• WHAT THE TASK REQUIRES:
Using the records below, write out again exactly the lines that begin at the line containing "Inquire Now" and end at the line containing "5 mm – 180 mm □ 15x15", and no other lines.

• LISTED ENTRIES:
☆ ☆ ☆ ☆ ☆ ☆ ☆

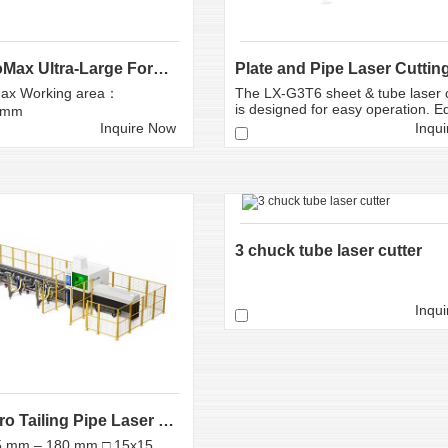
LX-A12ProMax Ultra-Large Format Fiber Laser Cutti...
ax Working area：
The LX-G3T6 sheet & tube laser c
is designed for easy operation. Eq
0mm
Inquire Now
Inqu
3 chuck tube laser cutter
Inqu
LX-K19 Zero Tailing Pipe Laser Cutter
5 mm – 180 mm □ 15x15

☆ ☆ ☆ ☆ ☆ ☆ ☆

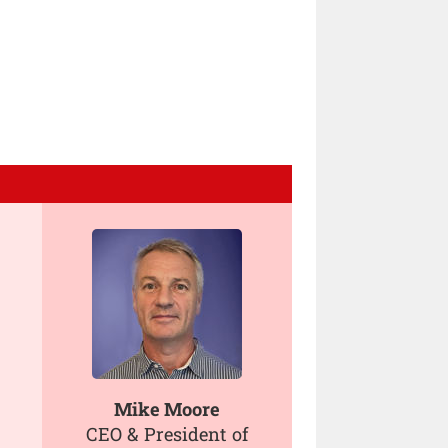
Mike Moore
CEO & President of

☆ ☆ ☆ ☆ ☆ ☆ ☆

• TASK RESPONSE:
Inquire Now
Inqu
3 chuck tube laser cutter
Inqu
LX-K19 Zero Tailing Pipe Laser Cutter
5 mm – 180 mm □ 15x15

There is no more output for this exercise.